Photos from bases are hard to look at. They show the disgusting, and sometimes dangerous, conditions military families face inside their homes.

FORT BRAGG, N.C. — Last year, WCNC Charlotte introduced you to Heather Beckstrom. She shared her family's story of living in deplorable housing conditions while stationed at Fort Bragg -- conditions she believes are behind her children's serious health issues.

She started asking questions about a chronically overflowing toilet and untreated sewer water in her home. 

RELATED: Military mom blames housing on children's health issues

Beckstrom has since learned what was in the water.

"Sewer water has high levels of metal which causes epilepsy and neurological issues, high levels of carcinogens which would explain the cancer, high levels of mutagens which would cause birth defects," Beckstrom said.

Beckstrom testified before a closed-door hearing. Her story was part of a Congressional investigation into privatized housing on bases across the country.

Now, General "Gus" Perna -- the Commander of the U.S. Army Materiel Command -- is one of only about a dozen four-star generals on a mission to fix the problem of military housing for so many military families affected.

"We are responsible, and we are going to lead our way through this," Perna said. "We are not going to abdicate our responsibility to the partners."

Those "partners" are the CEOs of the seven private companies that own and run the base housing. Perna has monthly calls with them.

In the last year, Perna said he has inventoried concerns in all 87,000 Army privatized homes, tracked issues and their fixes, and monitored displaced families.

Photos from bases are hard to look at. They show the disgusting, and sometimes dangerous, conditions military families face inside their homes.

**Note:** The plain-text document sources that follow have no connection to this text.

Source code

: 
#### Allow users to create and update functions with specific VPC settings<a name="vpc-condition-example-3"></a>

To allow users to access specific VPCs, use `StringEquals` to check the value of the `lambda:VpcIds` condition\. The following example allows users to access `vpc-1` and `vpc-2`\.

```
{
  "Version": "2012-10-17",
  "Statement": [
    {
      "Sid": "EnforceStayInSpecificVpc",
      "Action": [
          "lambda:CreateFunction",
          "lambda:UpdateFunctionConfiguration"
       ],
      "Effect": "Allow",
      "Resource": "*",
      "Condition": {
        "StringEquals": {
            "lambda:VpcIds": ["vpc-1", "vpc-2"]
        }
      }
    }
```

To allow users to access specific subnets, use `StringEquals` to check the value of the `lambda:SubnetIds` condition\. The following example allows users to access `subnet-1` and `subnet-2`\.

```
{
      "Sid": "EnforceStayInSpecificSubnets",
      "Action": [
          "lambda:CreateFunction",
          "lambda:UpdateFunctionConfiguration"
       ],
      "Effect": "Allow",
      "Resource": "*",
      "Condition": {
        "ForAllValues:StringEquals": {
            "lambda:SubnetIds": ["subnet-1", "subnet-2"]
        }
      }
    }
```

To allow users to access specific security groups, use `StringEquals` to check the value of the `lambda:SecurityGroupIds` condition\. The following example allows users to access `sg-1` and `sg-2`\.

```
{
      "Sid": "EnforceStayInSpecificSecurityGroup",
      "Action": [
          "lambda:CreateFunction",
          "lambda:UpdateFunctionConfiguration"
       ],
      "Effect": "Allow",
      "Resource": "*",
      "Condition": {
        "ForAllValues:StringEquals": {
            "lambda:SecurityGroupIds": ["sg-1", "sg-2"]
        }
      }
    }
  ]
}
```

So in order to ensure a safe future, the Army has to counter problems revealed in data that WCNC Charlotte has been digging through. The data shows specifics about issues reported on each base across the country. 

For example, in Fort Bragg, 67% of the people who responded to the survey said they had issues with maintenance, and 45% reported concerns about mold.

"My hope is that they'll keep going forward with trying to make change," Beckstrom said.

One update that military leaders hope will make a difference for families on bases is the newly signed Tenant bill of rights. The Secretary of Defense, along with the heads of each service branch, signed the document. 

"It's not going to happen overnight," Perna said. "A year is a long time, but this didn't happen in one year. This happened over numerous years. We have to continually build their trust and confidence in us."

The department commits to providing the full benefit of the rights by May 1, 2020. They include things like the right to live in a home that meets health and environmental standards, and the right to report concerns without fear of retaliation.